Moreover assume that $\int\limits_0^\pi f(x)dx = 0$. Define \begin{equation} g(x) = \left\{ \begin{aligned} \frac{f(x)}{x} & \quad \text{for } \pi \leq x < \infty \\ \\ 0 & \quad \text{otherwise} \end{aligned} \right. . \end{equation}

Claim: $$\left| \int\limits_{k\pi}^{(k+1)\pi}g(x) dx \right| \leq \frac{1}{k^2\pi} \int\limits_{0}^{\pi}f^+(x)dx ,$$ where $f^+(x)$ denotes the positive part of $f(x)$.

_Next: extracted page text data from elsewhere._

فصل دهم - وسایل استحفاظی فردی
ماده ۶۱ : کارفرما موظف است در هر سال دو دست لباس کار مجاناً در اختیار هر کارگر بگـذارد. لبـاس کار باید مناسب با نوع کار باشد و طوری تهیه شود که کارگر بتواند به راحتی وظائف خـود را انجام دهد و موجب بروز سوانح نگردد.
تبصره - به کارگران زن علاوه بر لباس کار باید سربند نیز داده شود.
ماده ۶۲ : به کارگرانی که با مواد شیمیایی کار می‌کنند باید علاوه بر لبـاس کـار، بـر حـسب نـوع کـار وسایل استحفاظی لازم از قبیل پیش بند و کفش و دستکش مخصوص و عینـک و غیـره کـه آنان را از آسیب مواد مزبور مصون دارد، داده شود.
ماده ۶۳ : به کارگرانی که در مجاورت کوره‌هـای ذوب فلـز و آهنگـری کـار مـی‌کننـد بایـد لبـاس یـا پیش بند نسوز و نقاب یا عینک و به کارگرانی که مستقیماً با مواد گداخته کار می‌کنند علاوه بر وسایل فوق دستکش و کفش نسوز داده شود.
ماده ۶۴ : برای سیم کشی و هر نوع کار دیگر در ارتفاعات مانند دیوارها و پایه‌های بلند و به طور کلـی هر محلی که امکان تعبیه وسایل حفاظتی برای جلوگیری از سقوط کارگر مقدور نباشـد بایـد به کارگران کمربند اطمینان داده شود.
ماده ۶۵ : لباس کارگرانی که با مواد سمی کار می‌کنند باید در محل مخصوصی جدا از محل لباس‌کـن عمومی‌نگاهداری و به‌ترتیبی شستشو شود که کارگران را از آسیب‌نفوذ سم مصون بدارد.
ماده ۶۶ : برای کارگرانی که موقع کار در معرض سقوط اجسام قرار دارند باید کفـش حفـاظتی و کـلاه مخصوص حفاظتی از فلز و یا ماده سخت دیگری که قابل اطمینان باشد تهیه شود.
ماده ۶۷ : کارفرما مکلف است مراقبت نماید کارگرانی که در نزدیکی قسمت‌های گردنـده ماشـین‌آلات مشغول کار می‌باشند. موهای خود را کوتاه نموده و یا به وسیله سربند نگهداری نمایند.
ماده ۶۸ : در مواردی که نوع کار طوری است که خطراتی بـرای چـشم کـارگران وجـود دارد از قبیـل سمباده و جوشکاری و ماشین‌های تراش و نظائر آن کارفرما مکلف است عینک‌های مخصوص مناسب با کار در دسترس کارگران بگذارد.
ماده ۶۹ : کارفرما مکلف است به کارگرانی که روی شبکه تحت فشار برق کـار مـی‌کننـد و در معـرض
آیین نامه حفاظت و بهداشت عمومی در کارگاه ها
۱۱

The problem I have is that the constant $\frac{1}{k^2\pi}$ seems to be very sharp. So the basic approach \begin{align} \left| \int\limits_{k\pi}^{(k+1)\pi}g(x) dx \right| &\leq \int\limits_{k\pi}^{(k+1)\pi}\frac{\left|f(x)\right|}{x} dx = \int\limits_{k\pi}^{(k+1)\pi}\frac{f^+(x) + f^-(x)}{x} dx \\ &\leq \frac{2}{k\pi} \int\limits_{0}^{\pi}f^+(x)dx ,\end{align}

( Here we used $\int\limits_{k\pi}^{(k+1)\pi}f^+{x} dx = \int\limits_{k\pi}^{(k+1)\pi}f^-{x} dx$, whith $f^-(x)$ denoting the negative part of $f(x)$ and that $f^\pm(x)$ is $\pi$-periodic.)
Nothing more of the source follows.